Try it: Please copy every record below word for word, leaving the pictures out of your answer.

Records supplied:
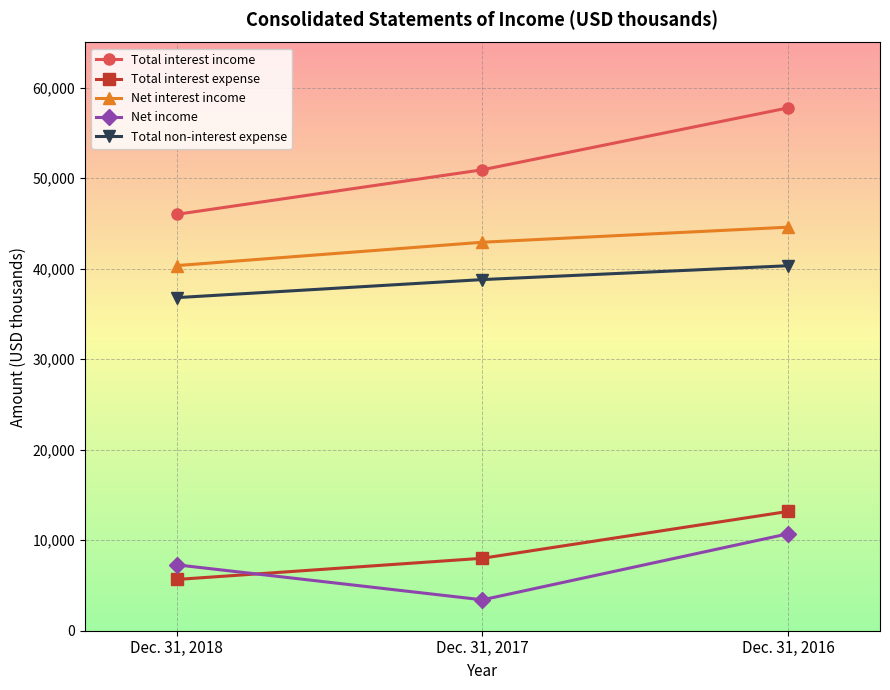

What is the difference between the Total interest expense values at Dec. 31, 2016 and Dec. 31, 2018?

7523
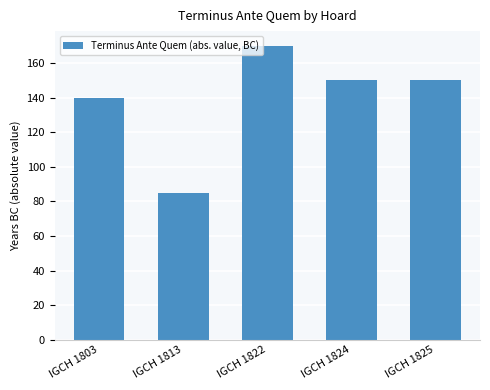

Reading right to left, what are all the values shown in this chart?

150	150	170	85	140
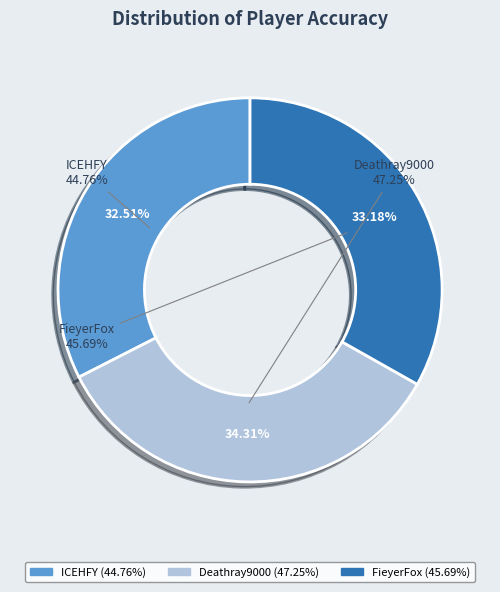

How many slices are in this pie chart?

3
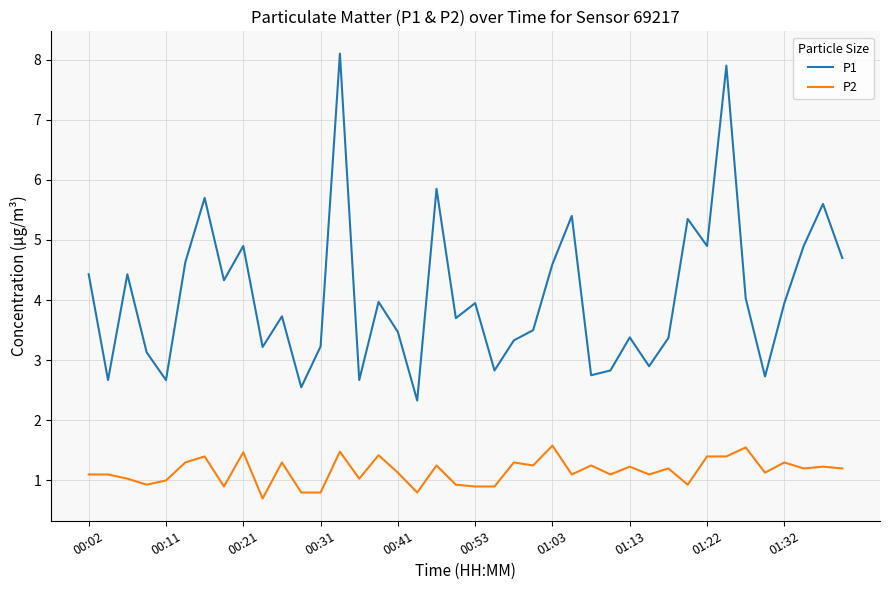

What are all the series names shown in the legend?

P1, P2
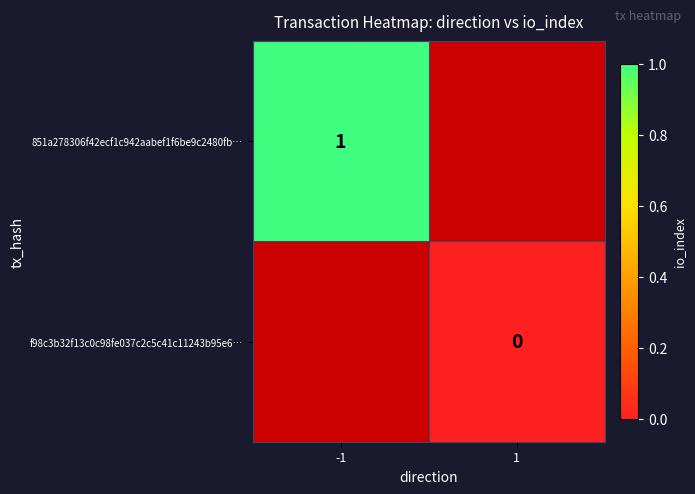

The value of 851a278306f42ecf1c942aabef1f6be9c2480fb… at -1 is 0.2. True or false?

False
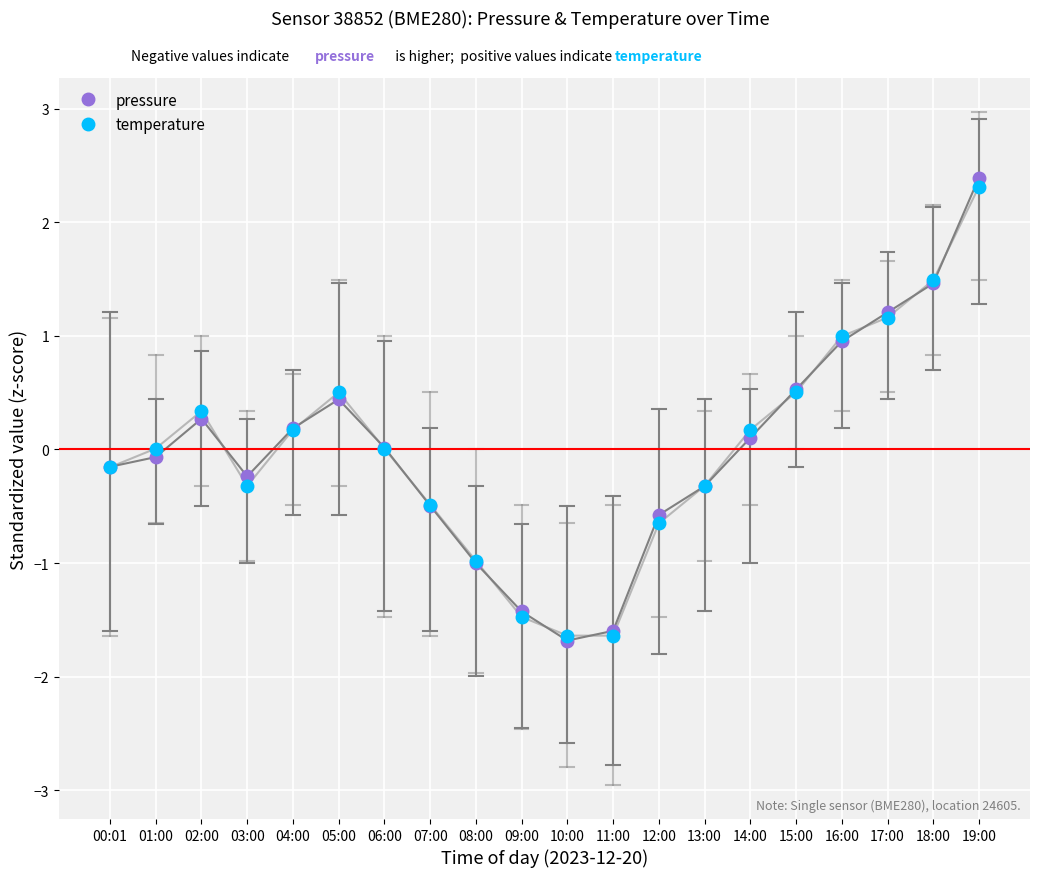

What is the label of the 13th point from the left?

12:00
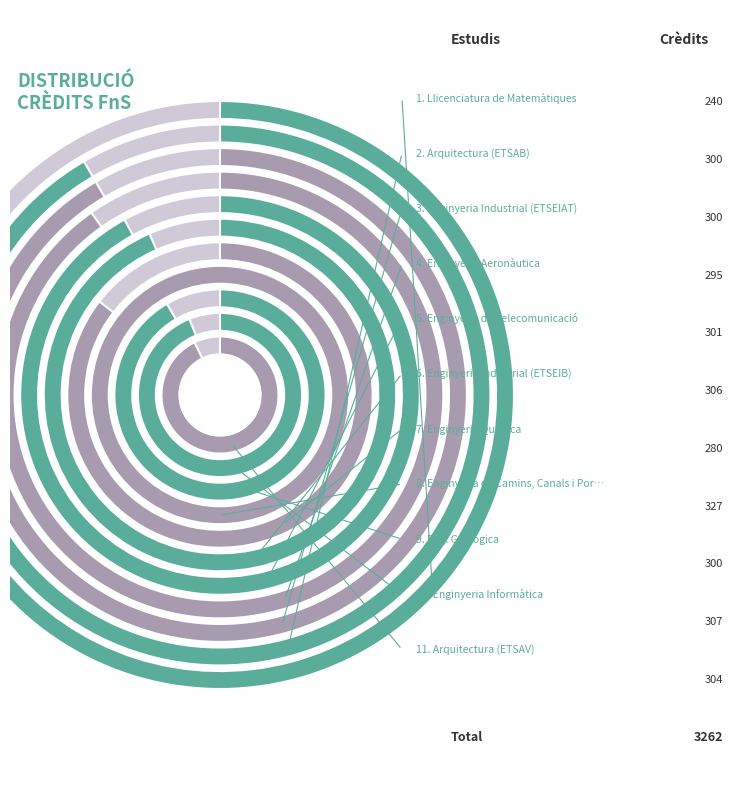

Which slice is the largest?

Enginyeria de Camins, Canals i Ports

Response for this exercise:
What is the difference between the Total interest expense values at Dec. 31, 2016 and Dec. 31, 2018?

7523

Reading right to left, what are all the values shown in this chart?

150	150	170	85	140

How many slices are in this pie chart?

3

What are all the series names shown in the legend?

P1, P2

The value of 851a278306f42ecf1c942aabef1f6be9c2480fb… at -1 is 0.2. True or false?

False

What is the label of the 13th point from the left?

12:00

Which slice is the largest?

Enginyeria de Camins, Canals i Ports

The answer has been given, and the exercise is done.